* _Exercise passage_
Online Journalism Review’s Robert Hernandez wrote Dec. 8 wondering if journalists have the courage to stand up and call out interviewees for not telling the truth.  After all, journalists are supposed to serve as gatekeepers and filters for the public.

Hernandez is an assistant professor at University of Southern California-Annenberg.

He explained that his question was prompted by a tweet from Newsfoo attendee Andrew Golis. Golis, a YahooNews bloggertweeted:

“Major theme of #NewsFoo today: the new imperative not just to report truth, but attack untruth.”

Newsfoo was an “invitation-only” meeting held in Phoenix earlier this month.  As Steve Buttry explained in his Dec. 8 blog on the event, Foo “stands for Friends of O’Reilly.  Foo Camps are organized by O’Reilly Media, which collaborated on the planning of this camp with Google and the Knight Foundation.”  Newsfoo’s website simply states “technology X journalism.”

Hernandez explained his interest in questioning if journalists challenge their sources:

“We’ve all heard the interviews where we, as the audience, can tell the ‘expert’ is just adding spin. But it feels like it’s only in rare cases where we hear the reporter push back. The notion of truthsquading is very much a part of our journalistic DNA, but lately I’ve been feeling that we haven’t been doing this.”

Hernandez stated that he doesn’t believe that reporters are “calling a lie, a lie enough.”  As support for that statement, he wrote ” I feel like the rise of Wikileaks, the popularity of the Daily Show and the reliance of PolitiFact are primarily because we don’t do this enough.”

As StinkyJournalism has reported, ABC’s Sunday morning show This Week brought in PolitiFact this spring to fact-check statements made by guests.  A major criticism of the This Week– PolitiFact fact checks has been that the fact-checks aren’t in “real-time,” but rather posted on the Internet the next day.

The move for fact-checking the show in the first place came from NYU journalism professor Jay Rosen.  Rosen had noted “the format beckons (guests on Sunday TV news programs) to evade, deny, elide, demagogue and confuse.”

Hernandez posed four questions to journalists in his blog, asking what their thoughts are about questioning what sources claim.

The four questions are :

  1. “Do you think it is a rarity that a reporter calls a lie, a lie?

* _Activity 1_
In the piece on journalists challenging their sources, what reason does Hernandez give for the rise of Wikileaks, the popularity of the Daily Show and the reliance on PolitiFact?
* _Activity 2_
Extend the piece on journalists challenging their sources, starting after its last line.

* _Listed records_
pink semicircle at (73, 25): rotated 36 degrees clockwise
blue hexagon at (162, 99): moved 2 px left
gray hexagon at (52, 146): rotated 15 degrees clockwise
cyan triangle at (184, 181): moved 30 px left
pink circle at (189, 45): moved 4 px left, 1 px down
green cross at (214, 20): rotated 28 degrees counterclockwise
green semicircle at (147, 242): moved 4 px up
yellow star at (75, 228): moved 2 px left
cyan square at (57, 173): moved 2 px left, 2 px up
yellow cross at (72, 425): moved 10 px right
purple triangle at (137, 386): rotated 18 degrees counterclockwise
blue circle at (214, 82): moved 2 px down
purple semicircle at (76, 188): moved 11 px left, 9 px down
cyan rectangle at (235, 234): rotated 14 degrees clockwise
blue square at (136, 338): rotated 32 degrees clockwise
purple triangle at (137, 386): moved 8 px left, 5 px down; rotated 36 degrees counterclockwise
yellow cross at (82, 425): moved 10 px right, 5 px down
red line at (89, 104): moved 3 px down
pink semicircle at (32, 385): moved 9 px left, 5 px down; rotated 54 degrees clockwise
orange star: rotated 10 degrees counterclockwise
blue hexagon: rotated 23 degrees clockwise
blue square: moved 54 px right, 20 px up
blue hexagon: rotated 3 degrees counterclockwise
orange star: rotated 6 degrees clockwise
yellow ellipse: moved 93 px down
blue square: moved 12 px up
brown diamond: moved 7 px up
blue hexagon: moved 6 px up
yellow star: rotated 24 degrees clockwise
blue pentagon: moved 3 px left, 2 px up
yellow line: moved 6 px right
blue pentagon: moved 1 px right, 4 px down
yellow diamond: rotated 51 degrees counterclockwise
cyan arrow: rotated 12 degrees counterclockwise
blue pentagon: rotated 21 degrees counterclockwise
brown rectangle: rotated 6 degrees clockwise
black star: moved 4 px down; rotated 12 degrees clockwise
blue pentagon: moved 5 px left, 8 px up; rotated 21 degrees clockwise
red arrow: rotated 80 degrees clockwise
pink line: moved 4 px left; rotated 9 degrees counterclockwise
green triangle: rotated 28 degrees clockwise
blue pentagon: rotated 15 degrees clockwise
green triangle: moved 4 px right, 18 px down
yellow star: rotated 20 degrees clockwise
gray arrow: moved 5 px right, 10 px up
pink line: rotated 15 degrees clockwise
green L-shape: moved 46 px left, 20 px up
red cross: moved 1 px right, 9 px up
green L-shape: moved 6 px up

* _Result 1_
Hernandez says these exist primarily because reporters don't call a lie a lie enough.

* _Result 2_
  2. “Outside from being rude, in today’s journalistic landscape, do you think a reporter could call out an expert or source? Why or why not?
  3. “Should reporters do this more often? Are they already doing it enough?
  4. “Have you ever been put in that position? What did you do and why?”

He also provided his responses to the questions.  Hernandez wrote that he thinks it’s harder for journalists to “call out an expert or source” for many reasons including “job instability” and “fear of losing access,” and being manipulated and given “the run around” by sources.

See Hernandez’s complete post here.

iMediaEthics is writing to Hernandez and will update with any response.

UPDATE: 12/20/2010 2:12 PM EST: iMediaEthics e-mailed Hernandez asking if he thinks the popularity of fact-checking websites and stories makes it easier for journalists to “call a lie, a lie.”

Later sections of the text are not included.